- WORK INSTRUCTIONS -
Scan the entries below and state how many lines contain "casing". No other output.

- RECORD EXCERPTS -
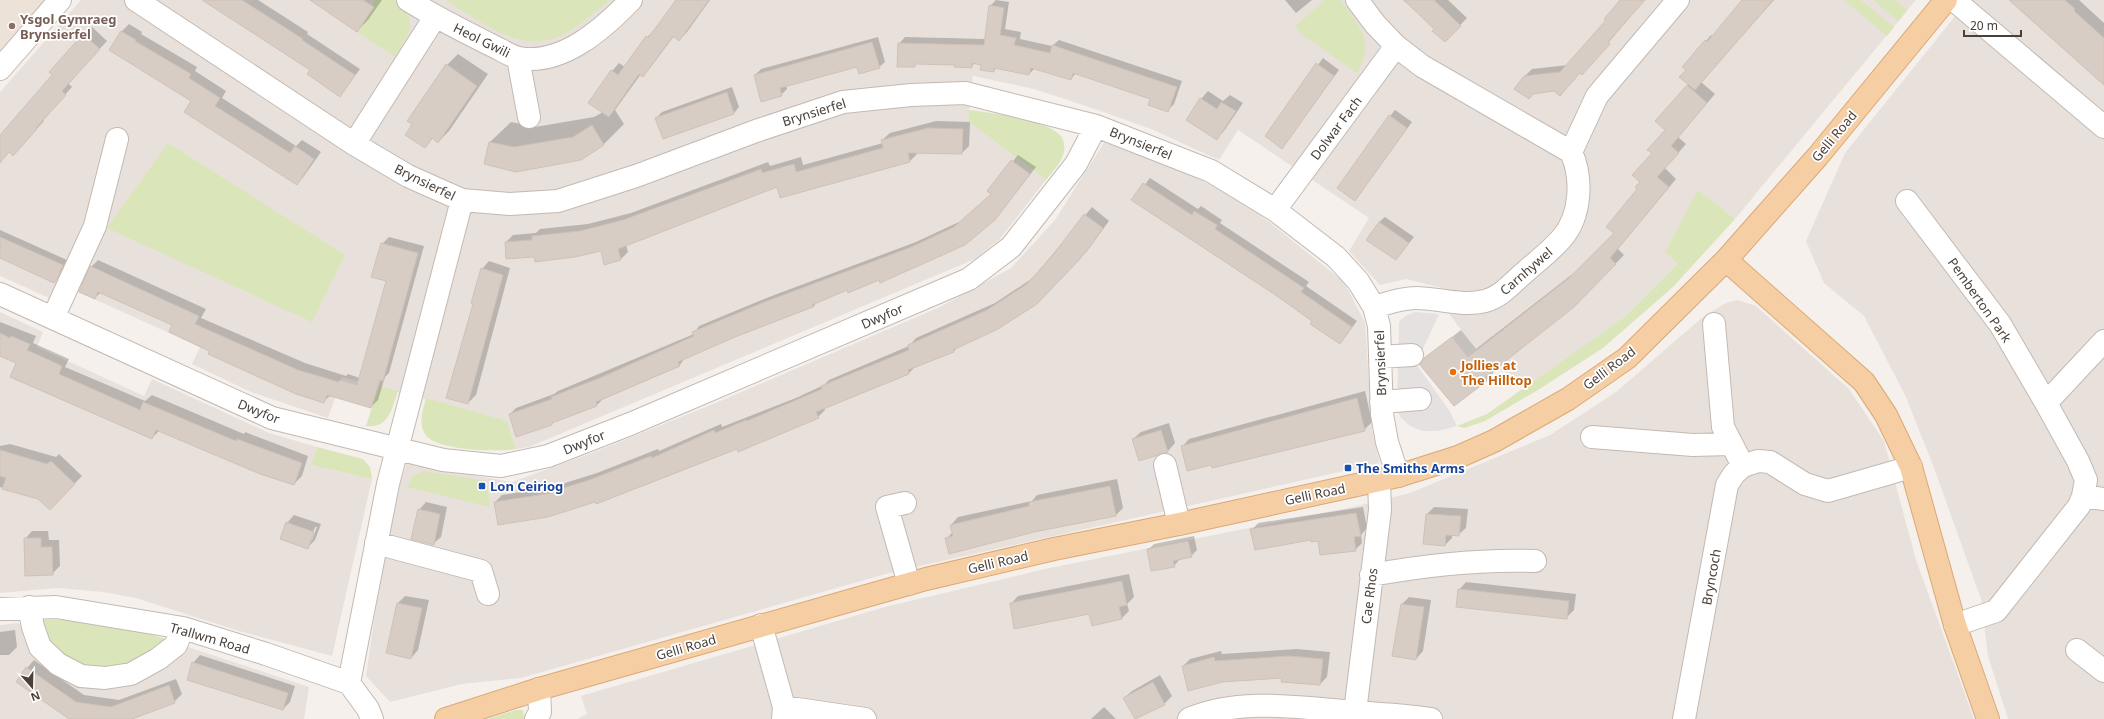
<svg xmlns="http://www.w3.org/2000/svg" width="2104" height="719" viewBox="0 0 2104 719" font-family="'Noto Sans',sans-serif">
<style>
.residential{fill:#e8e1db}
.education{fill:#ece2d7}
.green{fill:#dae5b9}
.parking{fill:#e4e1e0}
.shadow{fill:#0003;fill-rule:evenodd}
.building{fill:#d8cdc5;stroke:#d0c1b6}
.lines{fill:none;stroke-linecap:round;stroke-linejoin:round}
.minor-casing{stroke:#c3b9b2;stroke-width:24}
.major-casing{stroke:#dba874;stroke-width:24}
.minor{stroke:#fff;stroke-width:22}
.major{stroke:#f6cea4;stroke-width:22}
.education-dot{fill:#8d6e63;stroke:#fff;stroke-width:1.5}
.food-dot{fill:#e8710a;stroke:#fff;stroke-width:1.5}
.transit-dot{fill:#1a4fb4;stroke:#fff;stroke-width:1.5}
.labels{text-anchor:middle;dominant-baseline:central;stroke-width:3.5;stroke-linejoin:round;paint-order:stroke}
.education-label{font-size:13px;font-weight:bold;fill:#785e54;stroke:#fff;text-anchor:start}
.street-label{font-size:13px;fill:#49403a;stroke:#fff}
.food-label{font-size:13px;font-weight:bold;fill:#c56008;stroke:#fff;text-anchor:start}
.transit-label{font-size:13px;font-weight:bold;fill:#164399;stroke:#fff;text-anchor:start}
</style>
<rect width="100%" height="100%" fill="#f5f0ec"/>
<path class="residential" d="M81 0H1916L1735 219 1698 190 1678 263 1623 318 1530 384 1486 363 1450 315V290L1406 279 1380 285 1349 251 1369 218 1238 130 1219 160 1151 129 1092 108 1034 89 973 76 968 121 1046 180 999 240 975 259 529 447 516 449 507 421 342 377 328 418 251 392 192 364 200 347 63 285 56 301 0 276V92Z
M1968 0H2104V719H2008L1988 656 1981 599 1934 468 1906 397 1864 316 1824 283 1806 241 1845 153Z
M1105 141 1144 154 1239 198 1344 282 1365 323 1372 430 1380 463 893 572 521 678 462 684 390 702 366 676 389 518 407 463 512 482 592 453 718 402 940 307 1011 268 1055 220Z
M1737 300 1756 306 1849 389 1884 441 1916 560 1974 719H577L587 714 581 696 885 607 1045 569 1357 506 1410 493 1550 435 1616 392 1704 316 1726 303Z
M0 312 43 332 37 347 144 396 152 379 269 433 317 447 311 465 372 479 332 656 239 631 136 598 103 592 58 588 0 593Z
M19 623 41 659 67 678 88 688 112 687 168 664 188 647 309 687 304 719H0V625Z"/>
<path class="education" d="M0 0H47L0 53Z"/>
<path class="green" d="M374 0H394L403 7 410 20 409 32 395 57 357 32 374 8 372 6Z
M446 0H610C594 13 576 29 557 37 517 53 478 20 446 0Z
M1325 0H1340C1360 25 1375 42 1357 73L1301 34 1295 26Z
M1844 0H1861L1894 27 1887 36Z
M1873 0H1895L1907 10 1898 21Z
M969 110C991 113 1045 119 1060 135 1064 139 1065 147 1064 152 1062 162 1052 172 1046 180L968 121Z
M168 143 345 255 312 322 107 228Z
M1698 190 1735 219 1673 287 1603 348 1538 390 1485 421 1464 428 1457 426 1487 414 1623 318 1678 263 1665 252Z
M379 386 398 391C392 408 389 429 366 426Z
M426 398 507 421 516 449C498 452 435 451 425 434 418 423 423 410 426 398Z
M317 447 363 459 370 467 372 479 311 465Z
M424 471 487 481 490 507 407 487 413 476Z
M43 620C86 618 128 627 169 640L115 672 72 666 47 643Z
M516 710H523L524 719H487Z"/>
<path class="parking" d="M1415 312 1439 314 1416 364 1449 410 1457 426 1450 428 1438 431H1423L1410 426 1401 418 1397 410 1399 322 1405 316Z
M1173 451 1176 475 1143 484 1138 462Z"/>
<path class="shadow" d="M204 0H258L308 32 307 34 360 69 340 96 312 70Z
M311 0H382L368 20 357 31Z
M679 0H710L687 32 679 40 674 36 650 68 643 76 641 74 615 110 624 124 604 144 580 159 516 171 490 142 511 122 535 127 594 117 603 112 612 71 619 63 625 67 647 37 655 30Z
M996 0 1009 2 1005 29 1021 32 1020 39 1052 46 1059 40 1182 81 1174 104 1168 110 1152 99 1076 73 1071 79 1035 68 1029 74 998 67 993 71 982 64 975 63 971 67 956 64 917 63 914 66 899 44 905 37 985 39 990 6Z
M1285 0H1312L1296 13Z
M1403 0H1448L1467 18 1445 41 1420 14Z
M1622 0H1644L1589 66 1555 90 1525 76 1532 69 1568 65 1607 20Z
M1743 0H1774L1701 82 1715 94 1678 137 1686 144 1665 168 1676 179 1618 249 1624 255 1574 306 1492 370 1494 372 1486 381 1424 359 1461 330 1476 349 1579 269 1615 233 1639 189 1653 153 1667 130 1657 121 1689 84 1687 69 1706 41 1711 35 1713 37Z
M2009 0H2079L2104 23V85Z
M129 24 142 32 141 34 197 67 195 71 226 91 222 98 296 146 302 140 321 152 304 176 297 184 193 100 110 49 122 31Z
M92 27 107 41 68 83 72 87 42 120 44 121 20 147 10 151 0 162V137L53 75 50 72Z
M878 37 885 62 879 67 858 65 786 85 787 89 781 95 755 75 761 69Z
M458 54 488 74 449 131 438 142 433 138 425 147 447 65Z
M1323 58 1339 70 1282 147 1267 136Z
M732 87 739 107 734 113 656 118 662 112Z
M1208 91 1223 101 1230 95 1243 103 1224 131 1217 138 1201 99Z
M1395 110 1412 122 1355 200 1390 116Z
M936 121 970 122 969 146 962 153 917 152V154L910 161 778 186 626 245 628 252 621 259 601 250 507 258 506 242 513 235 536 233 540 229 588 224 631 213 768 162 770 166 801 157 803 165 883 143 882 140 890 133Z
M1018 155 1036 167 1001 212 880 279 847 289 818 301 813 307 735 336 685 358 679 366 603 399 597 405 555 421 552 424 510 414 516 408 554 394 558 391 694 334 699 326 769 297 916 242 961 221 992 194 988 191Z
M1150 178 1198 209 1201 206 1222 220 1220 223 1309 282 1306 286 1357 321 1345 337 1340 343 1313 320 1133 200Z
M1092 207 1109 221 1087 251 1036 303 959 346 954 351 916 366 909 373 824 407 825 410 818 417 737 447 643 486 642 484 596 501 495 502 502 495 562 486 565 483 597 473 658 449 659 451 721 424 722 427 796 398 824 385 829 380 909 346 916 338 995 303 1033 278Z
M1385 217 1414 237 1396 259 1379 222Z
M0 230 67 260 58 277 53 282 0 257Z
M389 237 424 246 389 373 385 377 378 400 371 407 331 395 324 401 211 350 173 325 101 292 95 298 91 267 98 260 206 309 201 318 305 363 346 376 348 374 360 378 387 280 382 244Z
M489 261 510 268 476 395 468 403 474 303 482 269Z
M0 322 36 336 33 343 69 359 65 367 145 401 152 395 244 434 245 432 308 456 302 476 294 484 160 430 152 438 17 363 0 355Z
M1365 391 1372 422 1364 430 1212 463 1182 447 1189 439Z
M1169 423 1175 443 1168 451 1140 460 1133 439 1141 432Z
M10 444 56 457 59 454 82 476 50 509 38 498 0 487V446Z
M1117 479 1123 508 1116 515 946 539 953 532 951 525 958 517 1032 501 1037 495Z
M426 502 447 507 441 537 433 544 419 510Z
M1363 507 1367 528 1361 535 1362 543 1355 550 1319 540 1252 530 1258 523Z
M1434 507 1468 509 1466 528 1458 535H1452V538L1445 545 1427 514Z
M294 515 321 524 315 540 308 547 287 523ZM315 527H317L312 540H310Z
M32 531H48L49 540H59L60 566 52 574 25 539Z
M1194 536 1197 550 1191 556 1180 559 1174 566 1148 550 1154 544Z
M1129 574 1134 597 1127 604 1129 611 1121 619 1090 612 1011 604 1018 596Z
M1466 582 1576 594 1574 610 1566 618 1459 590Z
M405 596 429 600 418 650 411 658 398 603Z
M1409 597 1431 600 1423 651 1416 659 1394 655 1402 604Z
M15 630 17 647 9 655H0V632Z
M1297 649 1330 652 1327 677 1320 684 1283 677 1222 681 1183 666 1190 659 1221 651 1222 654Z
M200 655 295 686 290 702 283 709 193 663Z
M34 660 84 695 119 700 176 679 182 694 174 702 129 719H71L27 668Z
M1160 675 1172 696 1164 704 1136 719 1124 698 1132 691Z
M1104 707 1116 719H1091Z"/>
<path class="building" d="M202 0H242L303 39 302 40 355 75 340 97 307 74 310 70Z
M310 0H363L374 7 357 32Z
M676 0H709L679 41 673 36 643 77 639 74 609 117 588 103 611 70 618 75 646 36 648 38Z
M1404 0H1434L1461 26 1445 42 1432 31 1434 29Z
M1620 0H1645L1608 42 1610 44 1582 75 1580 73 1560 96 1554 91 1533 94 1529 99 1514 89 1524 76 1560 72 1606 20 1604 19Z
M1742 0H1773L1695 90 1679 77 1686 70 1682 67 1705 40 1707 42Z
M2009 0H2065L2075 9 2074 11 2104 38V85Z
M989 5 1004 8 1000 35 1016 38 1014 45 1050 53 1052 45 1177 87 1168 112 1148 105 1150 99 1073 73 1071 80 1031 68 1029 75 994 68V72L980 70 981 65 972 63V68L954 67 955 65 915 64V67H897L898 43 984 45Z
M121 31 136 40 135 41 191 74 189 78 220 98 215 106 290 153 295 146 314 159 297 185 184 112 191 101 109 50Z
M83 34 100 49 62 91 66 95 36 128 37 129 13 156 9 152 0 163V135L52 75 49 72Z
M872 42 880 68 859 74 857 67 780 88 782 96 761 102 754 75Z
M1316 63 1334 76 1282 149 1265 136Z
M446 64 477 86 438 143 432 138 425 148 405 135 412 124 407 121Z
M1687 85 1707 103 1671 146 1679 153 1657 177 1669 187 1610 258 1616 264 1574 307 1484 378 1487 381 1454 406 1420 365 1424 358 1452 337 1468 357 1569 278 1614 233 1606 227 1637 189 1635 187 1640 182 1632 175 1652 153 1647 150 1665 130 1655 121Z
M727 92 734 114 663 139 655 118Z
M1200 98 1217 109 1221 102 1236 111 1217 140 1186 120Z
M1389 115 1407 128 1355 201 1337 188Z
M592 125 604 145 581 160 516 172 484 164 489 142 514 147 573 137Z
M928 128 963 129 962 154 908 153 910 162 780 198 777 187 618 249 621 260 604 265 601 251 575 257 535 262 534 257 506 259 505 242 532 240V236L580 231 623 220 761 169 762 173 794 164 796 172 883 148 881 140Z
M1011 160 1030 174 995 220 965 245 880 283 879 280 848 293 847 290 812 305 813 307 735 337 678 362 680 366 596 402 597 406 552 423V425L516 437 509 414 552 399 551 397 602 377 694 336 692 332 762 303 909 248 954 227 991 194 987 191Z
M1143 183 1192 215 1194 211 1217 225 1215 229 1304 288 1301 292 1352 327 1340 344 1310 324 1312 321 1274 294 1131 200Z
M1084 214 1103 228 1092 244 1080 259 1037 304 998 329 953 350 954 352 908 370 909 374 816 412 819 418 738 452 737 449 596 504 595 502 548 517 498 525 494 502 558 492 557 490 589 480 651 456 652 458 714 430 715 433 746 420 747 421 822 389 821 386 909 350 908 345 987 310 1027 284 1053 255Z
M1379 222 1409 243 1396 260 1366 240Z
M0 237 63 265 56 281 54 283 0 258Z
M381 243 418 253 383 381 380 380 371 408 327 395 324 403 296 394 208 354 209 351 169 332 172 325 98 292 95 299 79 292 90 266 199 316 195 324 298 370 339 382 340 380 357 385 386 281 371 277Z
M481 268 503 275 468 404 446 398 473 304 471 303Z
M0 333 10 338 11 336 30 344 27 350 62 366 59 374 140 410 143 402 236 441 237 439 302 463 294 485 260 474 156 430 152 439 10 377 16 363 0 356Z
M1357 398 1365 431 1212 468 1211 465 1187 471 1181 446Z
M1161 430 1168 452 1139 461 1132 439Z
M0 450 47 464 51 461 75 484 50 510 38 499 2 489 6 478 0 476Z
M1110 486 1116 516 1034 532 949 554 945 538 953 536 950 525 1029 506V502Z
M418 509 440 514 434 545 411 539Z
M1356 513 1361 536 1354 537 1356 551 1320 555 1318 541 1311 542V540L1255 550 1250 529Z
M1426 514 1461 516 1459 536 1446 535 1445 546 1423 544Z
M286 522 314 532 308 549 280 539Z
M24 538H41V547H52L53 575 25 576Z
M1188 541 1192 557 1173 561 1175 567 1151 571 1147 549Z
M1122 581 1127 605 1119 607 1122 619 1092 626 1089 614 1014 629 1010 603Z
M1458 589 1569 601 1567 619 1456 607Z
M397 603 422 608 411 659 386 653Z
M1401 604 1424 607 1416 660 1392 656Z
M1289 656 1323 659 1320 685 1281 682 1282 678 1222 682 1188 691 1182 666 1214 657 1215 661Z
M192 662 288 693 283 710 187 680Z
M26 667 76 702 111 707 169 685 175 703 132 719H69L16 682Z
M1153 682 1165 705 1135 719 1123 698Z"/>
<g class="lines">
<defs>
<path id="minor" d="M136 0 354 144 408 176 462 200 510 204 558 201 636 176 756 131 843 102 911 95 965 93 1096 126 1211 171 1275 210 1336 257 1358 281 1374 307 1379 326 1382 414 1387 442 1398 476
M408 0C435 17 463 31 491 45 500 49 510 56 519 58 562 66 604 28 631 0
M1357 0 1375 24 1396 46 1422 66 1571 152C1583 178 1581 216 1562 238 1551 251 1536 262 1524 273 1512 283 1501 297 1485 301 1462 307 1438 298 1416 298 1401 298 1388 303 1374 307
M1954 0 2104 127
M518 58 529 117
M0 69 60 0
M354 144 435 17
M1571 152 1597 96 1678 0
M1907 201 2000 324 2046 403 2078 461 2086 480 2083 496 2079 506 1996 611 1955 625
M1275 210 1396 46
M0 294 272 418 443 460 501 466 548 456 630 424 969 279 1011 247 1076 164 1096 126
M53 318 95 226 117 139
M1714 324 1723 427 1743 466
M1380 357 1412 355
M1381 402 1420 399
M2046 403 2104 341
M1592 437 1693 445 1731 444
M1165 465 1179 524
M2083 496 2104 499
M905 503 887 507 909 584
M376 543 481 571 488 594
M1371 575C1426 565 1480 559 1535 561
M29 607 33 627 40 647 58 664 81 676 105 678 131 674 158 659 176 645 183 628
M0 609 56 607 183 628 266 654 349 683 368 709 372 719
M761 625 784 707 783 719
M2077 650 2104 671
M349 683 388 484 462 200
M784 707 865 719
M1355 712 1380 510 1379 480
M536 719 540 712 539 689
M1189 719C1242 697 1300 708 1355 712 1380 714 1406 715 1431 719
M1684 719 1727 485 1734 474 1743 466 1758 461 1770 462 1805 484 1828 491 1911 467"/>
<path id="major" d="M1726 260 1864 382 1886 415 1911 467 1955 625 1988 719
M446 719 539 689 926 579 1054 549 1179 524 1398 476 1458 457 1494 441 1568 399 1627 358 1726 260 1818 156 1946 0"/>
</defs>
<use href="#minor" class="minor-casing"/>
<use href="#major" class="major-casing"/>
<use href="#minor" class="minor"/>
<use href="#major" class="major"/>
</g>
<circle class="education-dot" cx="12" cy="26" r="4"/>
<circle class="food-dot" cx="1453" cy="372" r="4"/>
<g class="transit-dot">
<rect x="1344" y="464" width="8" height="8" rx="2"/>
<rect x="478" y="482" width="8" height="8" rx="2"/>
</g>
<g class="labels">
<g class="education-label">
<text x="20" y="19">Ysgol Gymraeg<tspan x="20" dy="15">Brynsierfel</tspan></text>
</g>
<g class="street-label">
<text transform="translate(482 40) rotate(26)">Heol Gwili</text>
<text transform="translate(814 112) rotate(-17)">Brynsierfel</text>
<text transform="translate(1336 128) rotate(-53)">Dolwar Fach</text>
<text transform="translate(1834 136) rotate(-50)">Gelli Road</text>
<text transform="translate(1141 143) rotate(22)">Brynsierfel</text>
<text transform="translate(425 182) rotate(26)">Brynsierfel</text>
<text transform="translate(1526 271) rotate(-41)">Carnhywel</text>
<text transform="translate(1980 300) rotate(55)">Pemberton Park</text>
<text transform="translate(882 316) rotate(-23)">Dwyfor</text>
<text transform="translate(1380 363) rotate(-92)">Brynsierfel</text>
<text transform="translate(1609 368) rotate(-37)">Gelli Road</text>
<text transform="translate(259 411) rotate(22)">Dwyfor</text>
<text transform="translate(584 442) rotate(-22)">Dwyfor</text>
<text transform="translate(1315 494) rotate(-12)">Gelli Road</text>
<text transform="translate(998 562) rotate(-13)">Gelli Road</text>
<text transform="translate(1711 577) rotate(-80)">Bryncoch</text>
<text transform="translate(1369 596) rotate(-83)">Cae Rhos</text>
<text transform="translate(210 638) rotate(16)">Trallwm Road</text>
<text transform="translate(686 647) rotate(-16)">Gelli Road</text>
</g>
<g class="food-label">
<text x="1461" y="365">Jollies at<tspan x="1461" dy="15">The Hilltop</tspan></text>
</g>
<g class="transit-label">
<text x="1356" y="468">The Smiths Arms</text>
<text x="490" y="486">Lon Ceiriog</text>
</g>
</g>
<g transform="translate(32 687) rotate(160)" stroke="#ffffff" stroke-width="3" paint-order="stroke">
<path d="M0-3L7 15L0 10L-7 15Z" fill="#49403a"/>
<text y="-6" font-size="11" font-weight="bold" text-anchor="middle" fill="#49403a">N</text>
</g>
<path d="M1964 30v6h57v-6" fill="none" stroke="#49403a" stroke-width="2"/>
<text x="1970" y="30" font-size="12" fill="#49403a" stroke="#ffffff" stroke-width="3" paint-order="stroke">20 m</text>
</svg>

- WRITTEN ANSWER -
4